Associate Director, Statistics

Role Summary:

Essential Duties and Responsibilities

:

• Implement new statistical methodologies and clinical trial software to make clinical trials efficient and cost-effective  
• Develop sections of clinical trial protocols. Ensure sound statistical methodologies in trial design, sample size estimation, statistical analysis, data handling, statistical modeling, testing, analysis, and reporting
• Develop statistical analysis plans and mock shells. Participate in the writing of clinical study report (CSR), publications and research proposals
• Interact with vendors to plan and implement statistical and programming project plans and deliver quality deliverables. Review and provide input to deliverables by vendors, including but not limited to the following: SAPs, SDTM and ADaM datasets, and tables/listings/figures (TLFs)
• Provide day-to-day technical and operational support to cross-functional teams. 
• Work with medical and clinical colleagues and perform in-house programming to support other functional teams, publications of trial results such as abstracts, manuscripts, posters or presentations, and ad-hoc requests
• Review and provide input to deliverables by cross-functional teams, including but not limited to the following: electronic Case Report Forms (eCRFs), eCRF completion guidelines, data validation specifications, integrated data management plan (IDMP), and standard operating procedures (SOPs)
• Ensure all study and drug program level statistical and programming activities are conducted in compliance with relevant regulatory requirements and applicable standards/conventions, including ICH guidelines
• Support company’s regulatory activities including regulatory meetings and new drug applications (NDAs).
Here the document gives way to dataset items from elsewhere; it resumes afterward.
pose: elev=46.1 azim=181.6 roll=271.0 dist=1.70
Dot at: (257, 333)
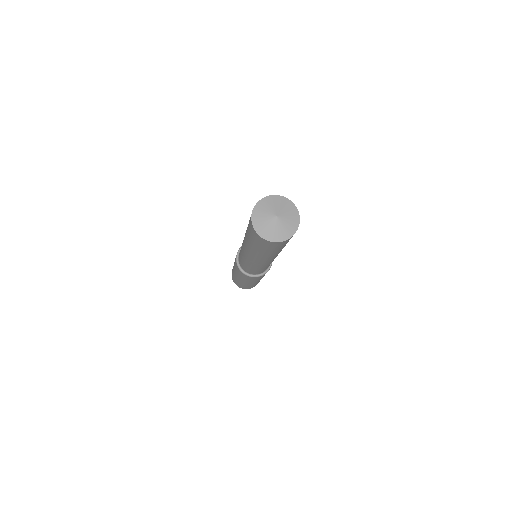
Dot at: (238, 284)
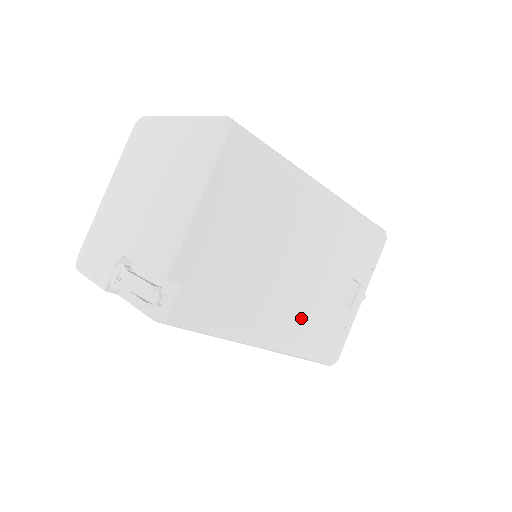
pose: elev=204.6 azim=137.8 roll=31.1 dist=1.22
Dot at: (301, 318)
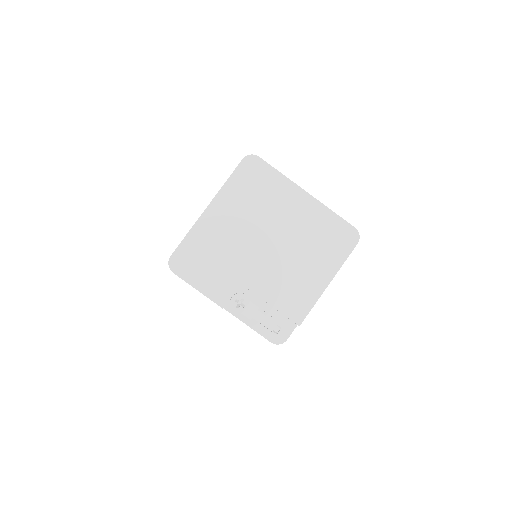
Dot at: occluded
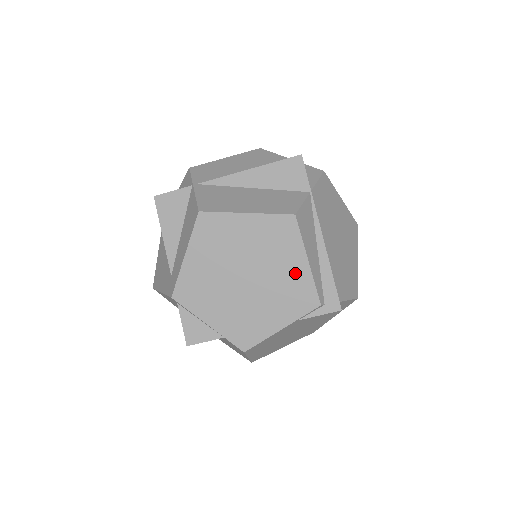
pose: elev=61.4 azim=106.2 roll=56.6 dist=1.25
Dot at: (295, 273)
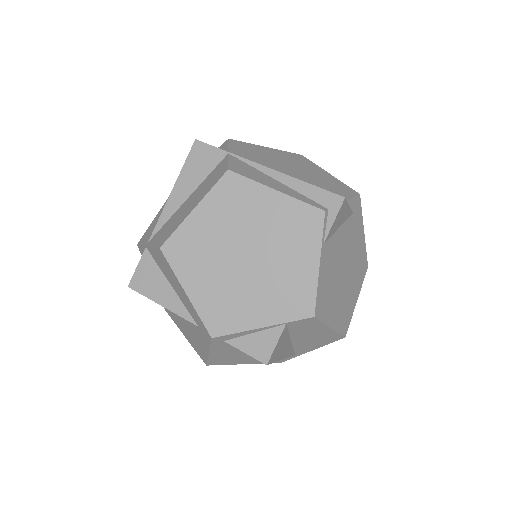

Ensure documentation, statistical results, and study datasets meet the regulatory agency’s requirements/expectations (e.g., CDISC)
• Participate and/or assist in statistical and programming project budget planning, tracking, and reporting. Review FSPs’ proposals and scope of works (SOWs)
• Performs other departmental duties as assigned
• Travel up to 10% time, based upon program needs

Education and/or Work Experience Requirements: 

• Ph.D. degree in statistics, mathematics or related fields with at least 6 years drug development experience or equivalent combination of education and experience. Oncology clinical trial experience is a plus.
• A seasoned statistician with a passion for innovation and a desire to make a significant impact on drug development and patient outcomes
• Excellent statistical knowledge, interpersonal communication skills (written and verbal) and ability to collaborate effectively with cross-functional teams
• Excellent project planning skills working with CROs and providing oversights
• Knowledge of regulatory requirements and eCTD, and experience in FDA/EMEA meetings and NDA/MAA submissions is a plus
• Familiarity with SDTM/ADaM CDISC guidance for submissions
• Hands-on experience in SAS programming and trial design and simulation software
• Highly motivated, decisive, and results-oriented individual with the flexibility and creativity to excel in and contribute to a rapidly growing company.